The Climate Committee of Westmont Community Unit School District 201 brought Rachel’s Challenge – a program created in honor of Rachel Joy Scott who was killed in the 1999 Columbine shootings – to district schools Nov. 19.
“This is just a young lady who had a very powerful and simple message,” said John Jonak, principal of Westmont Junior High. “We just need to be decent to one another.”
Rachel’s Challenge is a series of empowering programs that are based around the writings and life of 17-year-old Rachel Joy Scott. She was the first student killed in the Columbine shootings, according to the program’s website.
Students were given a presentation as part of the program on Nov. 19 that discussed Scott’s life, ethics and goals, including her theory that if one person went out of the way to be compassionate, it would result in a chain reaction.
Students also discussed steps to take to make new students feel welcome and have a sense of belonging.
The Climate Committee, composed of teachers, staff, administrators and parents, had been discussing how to tackle bullying in a positive way for some time, according to Jonak, a committee member.

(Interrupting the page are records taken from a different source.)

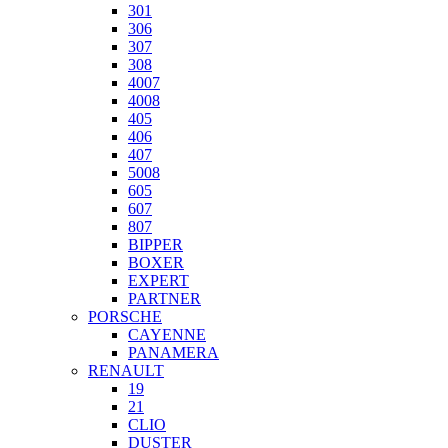
301
306
307
308
4007
4008
405
406
407
5008
605
607
807
BIPPER
BOXER
EXPERT
PARTNER
PORSCHE
CAYENNE
PANAMERA
RENAULT
19
21
CLIO
DUSTER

He said the idea to begin working with Rachel’s Challenge started a few months ago.
“It was a long process and something we’ve worked hard on but we’re really excited,” Jonak said. “We think it’s an amazing challenge.”
Jonak said teachers were trained during an institute day with a three-hour long presentation prior to the program presentation last week.
“It’s not just a one and done deal,” Jonak said. “It’s more about continuing with the challenge and come up with different steps [for students].”
Along with the presentation, Westmont High School and Westmont Junior High School students will form a group called Friends of Rachel. The group will be open enrollment for any student who wants to join and will take an active role in helping students become more caring and respectful.
“You can always be proactive and there’s always room for improvement,” Westmont High School Assistant Principal Kevin Weck said.
Weck said the high school is “pumped” about the program.
“It’s a positive culture and takes a way from the negative idea of bullying,” Weck said. “It has a twist on it and it doesn’t just have to stop when the school bell rings – it could be a life lesson.”
After introducing the challenge to the students during the school day, the district hosted the presentation Nov. 19 for the entire community. Jonak said about 100 community members attended.
Now, while the schools are beginning their journey with Rachel’s Challenge, Jonak said the next step is bringing the message to the entire Westmont community.
“I [want to] challenge the community,” Jonak said. “It’s not just about the kids and teachers but i challenge the community to accept Rachel’s Challenge as well.”